Line count for "rule": state how many lines of the listing below contain it, without anything else.

- _RECORDED DATA_
++++++++++++++++++++
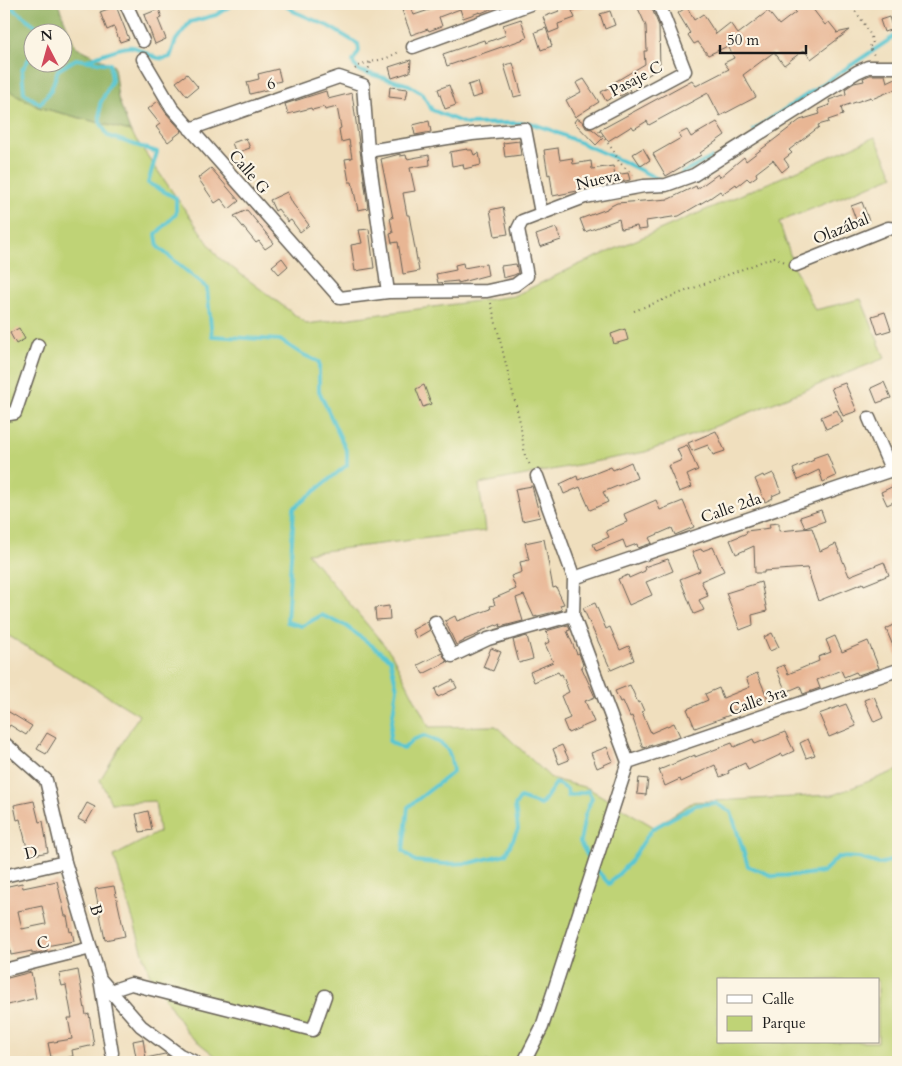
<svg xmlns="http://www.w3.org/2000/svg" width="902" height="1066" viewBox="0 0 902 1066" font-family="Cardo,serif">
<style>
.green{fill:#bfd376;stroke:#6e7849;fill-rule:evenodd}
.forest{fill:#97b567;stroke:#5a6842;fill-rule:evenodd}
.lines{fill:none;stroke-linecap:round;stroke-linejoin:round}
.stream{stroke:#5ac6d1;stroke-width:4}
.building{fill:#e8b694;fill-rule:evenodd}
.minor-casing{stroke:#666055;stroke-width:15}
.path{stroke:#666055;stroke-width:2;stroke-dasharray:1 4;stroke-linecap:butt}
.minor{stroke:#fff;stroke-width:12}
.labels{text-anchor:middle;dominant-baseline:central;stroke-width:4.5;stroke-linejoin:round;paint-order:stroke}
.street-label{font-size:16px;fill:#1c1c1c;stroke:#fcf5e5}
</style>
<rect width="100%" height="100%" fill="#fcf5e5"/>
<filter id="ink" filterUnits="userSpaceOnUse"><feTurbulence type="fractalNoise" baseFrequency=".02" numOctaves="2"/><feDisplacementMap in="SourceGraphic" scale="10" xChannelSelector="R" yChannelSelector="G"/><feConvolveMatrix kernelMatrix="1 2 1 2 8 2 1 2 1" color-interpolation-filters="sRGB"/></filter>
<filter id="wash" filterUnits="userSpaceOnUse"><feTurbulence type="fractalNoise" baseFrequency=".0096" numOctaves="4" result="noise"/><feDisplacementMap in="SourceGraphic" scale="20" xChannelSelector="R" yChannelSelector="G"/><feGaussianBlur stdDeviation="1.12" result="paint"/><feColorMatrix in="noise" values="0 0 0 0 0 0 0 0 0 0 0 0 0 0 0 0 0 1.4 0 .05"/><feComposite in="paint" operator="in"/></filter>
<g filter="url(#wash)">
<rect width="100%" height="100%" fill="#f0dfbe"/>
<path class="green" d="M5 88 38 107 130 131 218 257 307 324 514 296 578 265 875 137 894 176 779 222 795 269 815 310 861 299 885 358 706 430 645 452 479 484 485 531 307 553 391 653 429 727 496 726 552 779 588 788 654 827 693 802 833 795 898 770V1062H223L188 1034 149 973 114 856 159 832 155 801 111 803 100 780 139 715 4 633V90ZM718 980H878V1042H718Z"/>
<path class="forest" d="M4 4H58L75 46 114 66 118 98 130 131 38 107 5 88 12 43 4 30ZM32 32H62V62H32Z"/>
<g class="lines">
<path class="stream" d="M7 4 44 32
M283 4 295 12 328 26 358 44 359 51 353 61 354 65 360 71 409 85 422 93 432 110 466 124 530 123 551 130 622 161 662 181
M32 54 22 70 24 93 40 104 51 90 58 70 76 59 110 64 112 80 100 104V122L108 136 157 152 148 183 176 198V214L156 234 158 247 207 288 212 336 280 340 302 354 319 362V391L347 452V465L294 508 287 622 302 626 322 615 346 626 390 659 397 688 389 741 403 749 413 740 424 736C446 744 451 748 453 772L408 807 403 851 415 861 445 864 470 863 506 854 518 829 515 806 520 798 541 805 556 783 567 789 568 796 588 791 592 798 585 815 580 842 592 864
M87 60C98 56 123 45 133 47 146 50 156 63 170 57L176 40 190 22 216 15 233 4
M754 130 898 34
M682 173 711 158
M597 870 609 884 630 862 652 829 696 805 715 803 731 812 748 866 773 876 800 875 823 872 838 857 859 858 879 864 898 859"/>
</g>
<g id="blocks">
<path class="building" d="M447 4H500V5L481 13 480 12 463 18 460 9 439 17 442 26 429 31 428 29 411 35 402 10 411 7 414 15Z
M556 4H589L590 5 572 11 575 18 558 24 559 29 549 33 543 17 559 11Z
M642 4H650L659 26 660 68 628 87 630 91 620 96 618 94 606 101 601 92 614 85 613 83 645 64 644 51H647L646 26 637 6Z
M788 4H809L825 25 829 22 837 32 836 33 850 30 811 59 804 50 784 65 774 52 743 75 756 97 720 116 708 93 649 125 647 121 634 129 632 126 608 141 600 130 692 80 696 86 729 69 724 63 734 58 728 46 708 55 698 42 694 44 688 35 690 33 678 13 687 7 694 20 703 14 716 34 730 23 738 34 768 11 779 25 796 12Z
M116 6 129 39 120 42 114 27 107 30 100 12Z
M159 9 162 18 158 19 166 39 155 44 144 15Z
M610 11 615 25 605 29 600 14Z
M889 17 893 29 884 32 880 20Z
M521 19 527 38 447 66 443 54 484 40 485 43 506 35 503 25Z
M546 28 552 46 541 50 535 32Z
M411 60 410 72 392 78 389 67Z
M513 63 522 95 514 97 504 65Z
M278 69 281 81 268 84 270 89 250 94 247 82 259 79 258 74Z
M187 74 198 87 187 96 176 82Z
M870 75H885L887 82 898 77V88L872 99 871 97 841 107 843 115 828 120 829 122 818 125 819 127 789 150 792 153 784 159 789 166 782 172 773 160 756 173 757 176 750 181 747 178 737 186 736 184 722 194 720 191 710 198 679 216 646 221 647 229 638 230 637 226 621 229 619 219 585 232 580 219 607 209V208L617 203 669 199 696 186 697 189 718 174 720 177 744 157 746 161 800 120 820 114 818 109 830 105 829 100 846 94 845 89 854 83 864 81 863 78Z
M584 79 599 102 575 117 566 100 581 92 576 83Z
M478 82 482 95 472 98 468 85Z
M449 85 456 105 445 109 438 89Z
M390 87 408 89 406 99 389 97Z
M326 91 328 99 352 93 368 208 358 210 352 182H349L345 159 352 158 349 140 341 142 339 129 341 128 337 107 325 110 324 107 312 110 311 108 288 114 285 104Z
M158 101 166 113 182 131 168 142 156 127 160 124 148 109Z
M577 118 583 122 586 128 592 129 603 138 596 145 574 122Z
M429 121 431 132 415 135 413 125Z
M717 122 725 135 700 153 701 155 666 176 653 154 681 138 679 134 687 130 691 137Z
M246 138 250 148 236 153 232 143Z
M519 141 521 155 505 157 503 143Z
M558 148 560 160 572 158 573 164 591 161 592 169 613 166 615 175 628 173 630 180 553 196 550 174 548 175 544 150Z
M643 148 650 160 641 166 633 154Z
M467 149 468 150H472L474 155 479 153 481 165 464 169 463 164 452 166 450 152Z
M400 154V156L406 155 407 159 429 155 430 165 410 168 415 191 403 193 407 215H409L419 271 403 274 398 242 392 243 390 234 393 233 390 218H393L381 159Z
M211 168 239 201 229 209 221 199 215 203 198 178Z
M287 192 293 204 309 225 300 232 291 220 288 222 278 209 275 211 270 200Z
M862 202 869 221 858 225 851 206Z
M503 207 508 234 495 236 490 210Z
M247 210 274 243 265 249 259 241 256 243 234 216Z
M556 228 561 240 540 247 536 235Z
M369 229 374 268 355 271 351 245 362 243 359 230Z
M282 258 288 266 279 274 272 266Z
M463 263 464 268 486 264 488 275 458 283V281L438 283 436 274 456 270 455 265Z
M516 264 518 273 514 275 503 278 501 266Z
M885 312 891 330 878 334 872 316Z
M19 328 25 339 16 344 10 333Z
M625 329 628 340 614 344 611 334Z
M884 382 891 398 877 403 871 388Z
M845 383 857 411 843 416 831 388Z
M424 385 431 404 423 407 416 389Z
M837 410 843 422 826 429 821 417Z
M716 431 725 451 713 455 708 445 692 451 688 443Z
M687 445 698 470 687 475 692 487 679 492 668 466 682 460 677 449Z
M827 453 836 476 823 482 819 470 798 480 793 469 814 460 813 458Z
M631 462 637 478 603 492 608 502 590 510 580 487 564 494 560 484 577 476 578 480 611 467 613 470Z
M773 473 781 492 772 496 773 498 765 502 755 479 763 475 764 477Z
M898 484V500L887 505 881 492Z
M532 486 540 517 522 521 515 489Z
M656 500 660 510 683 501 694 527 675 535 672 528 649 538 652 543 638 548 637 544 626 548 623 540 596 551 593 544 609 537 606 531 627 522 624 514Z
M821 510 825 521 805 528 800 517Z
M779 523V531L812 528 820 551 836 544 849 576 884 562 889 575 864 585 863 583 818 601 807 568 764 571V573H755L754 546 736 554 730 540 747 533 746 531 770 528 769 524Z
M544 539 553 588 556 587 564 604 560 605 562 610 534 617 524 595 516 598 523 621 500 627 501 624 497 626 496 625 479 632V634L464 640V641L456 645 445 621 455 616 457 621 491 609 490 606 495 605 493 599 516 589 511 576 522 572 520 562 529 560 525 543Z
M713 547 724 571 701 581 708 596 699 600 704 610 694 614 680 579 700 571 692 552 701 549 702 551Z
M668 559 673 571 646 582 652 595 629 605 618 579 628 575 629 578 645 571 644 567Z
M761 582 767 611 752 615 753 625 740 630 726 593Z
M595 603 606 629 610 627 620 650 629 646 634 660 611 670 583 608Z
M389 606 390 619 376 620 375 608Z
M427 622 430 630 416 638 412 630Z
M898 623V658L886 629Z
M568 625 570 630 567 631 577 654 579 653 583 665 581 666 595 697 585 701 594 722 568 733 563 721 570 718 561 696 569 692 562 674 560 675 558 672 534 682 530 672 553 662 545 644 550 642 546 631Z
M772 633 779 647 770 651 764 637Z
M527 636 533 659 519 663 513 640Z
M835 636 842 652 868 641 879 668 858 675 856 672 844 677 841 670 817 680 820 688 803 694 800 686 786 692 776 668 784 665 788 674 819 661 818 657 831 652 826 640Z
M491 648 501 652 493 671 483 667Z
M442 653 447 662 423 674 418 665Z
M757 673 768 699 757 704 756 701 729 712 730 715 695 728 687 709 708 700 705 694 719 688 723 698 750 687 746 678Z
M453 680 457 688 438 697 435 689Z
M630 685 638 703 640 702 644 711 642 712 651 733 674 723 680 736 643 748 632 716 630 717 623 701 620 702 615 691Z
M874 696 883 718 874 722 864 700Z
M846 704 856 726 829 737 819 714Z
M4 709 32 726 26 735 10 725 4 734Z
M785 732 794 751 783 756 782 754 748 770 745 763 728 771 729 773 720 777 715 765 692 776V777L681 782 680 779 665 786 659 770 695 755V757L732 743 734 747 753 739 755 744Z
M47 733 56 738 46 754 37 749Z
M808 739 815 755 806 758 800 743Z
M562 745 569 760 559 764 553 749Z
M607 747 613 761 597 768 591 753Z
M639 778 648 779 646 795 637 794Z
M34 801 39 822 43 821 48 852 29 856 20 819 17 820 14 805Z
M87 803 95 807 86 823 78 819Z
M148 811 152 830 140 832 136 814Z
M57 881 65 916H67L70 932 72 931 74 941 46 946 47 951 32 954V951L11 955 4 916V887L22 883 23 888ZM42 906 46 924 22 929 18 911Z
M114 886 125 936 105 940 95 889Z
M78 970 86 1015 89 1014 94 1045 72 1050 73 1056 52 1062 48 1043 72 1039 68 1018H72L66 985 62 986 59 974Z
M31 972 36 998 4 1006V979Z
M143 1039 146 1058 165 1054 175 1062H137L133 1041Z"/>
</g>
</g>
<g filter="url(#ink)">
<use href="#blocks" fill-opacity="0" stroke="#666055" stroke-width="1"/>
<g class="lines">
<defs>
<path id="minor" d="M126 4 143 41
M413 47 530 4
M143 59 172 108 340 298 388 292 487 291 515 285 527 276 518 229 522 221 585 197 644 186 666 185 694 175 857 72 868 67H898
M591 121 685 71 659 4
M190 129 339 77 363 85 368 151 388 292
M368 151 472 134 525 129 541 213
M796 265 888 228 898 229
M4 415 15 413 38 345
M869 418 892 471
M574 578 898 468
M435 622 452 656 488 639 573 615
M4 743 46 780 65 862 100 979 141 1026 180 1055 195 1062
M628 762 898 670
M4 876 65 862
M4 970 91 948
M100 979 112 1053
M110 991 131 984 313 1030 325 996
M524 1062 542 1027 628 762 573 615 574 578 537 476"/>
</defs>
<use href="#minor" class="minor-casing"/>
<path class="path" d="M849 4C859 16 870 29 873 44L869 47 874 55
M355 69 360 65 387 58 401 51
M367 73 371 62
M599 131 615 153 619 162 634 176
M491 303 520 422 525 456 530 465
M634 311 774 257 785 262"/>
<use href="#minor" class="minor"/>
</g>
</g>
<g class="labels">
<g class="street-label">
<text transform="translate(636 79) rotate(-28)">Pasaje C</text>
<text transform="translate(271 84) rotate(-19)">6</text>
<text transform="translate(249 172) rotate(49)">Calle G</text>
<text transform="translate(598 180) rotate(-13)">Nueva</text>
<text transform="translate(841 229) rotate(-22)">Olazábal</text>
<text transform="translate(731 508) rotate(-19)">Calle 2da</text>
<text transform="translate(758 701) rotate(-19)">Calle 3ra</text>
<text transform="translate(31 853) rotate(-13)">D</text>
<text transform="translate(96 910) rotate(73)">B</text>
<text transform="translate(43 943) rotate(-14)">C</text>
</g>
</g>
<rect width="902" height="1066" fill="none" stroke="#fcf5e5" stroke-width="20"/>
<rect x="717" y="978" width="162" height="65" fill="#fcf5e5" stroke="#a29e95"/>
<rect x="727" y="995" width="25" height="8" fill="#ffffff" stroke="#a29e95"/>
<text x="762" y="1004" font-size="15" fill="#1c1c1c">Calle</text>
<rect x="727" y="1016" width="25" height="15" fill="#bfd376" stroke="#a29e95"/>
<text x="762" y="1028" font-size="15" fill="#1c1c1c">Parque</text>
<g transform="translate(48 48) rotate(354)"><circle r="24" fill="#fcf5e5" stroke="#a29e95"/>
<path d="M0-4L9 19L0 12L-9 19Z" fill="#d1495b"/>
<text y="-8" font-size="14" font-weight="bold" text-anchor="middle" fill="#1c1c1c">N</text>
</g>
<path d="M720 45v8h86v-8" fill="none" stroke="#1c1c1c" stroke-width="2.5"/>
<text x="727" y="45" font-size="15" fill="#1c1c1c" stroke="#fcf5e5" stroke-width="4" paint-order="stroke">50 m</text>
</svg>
++++++++++++++++++++
- _COMPLETED TASK_
3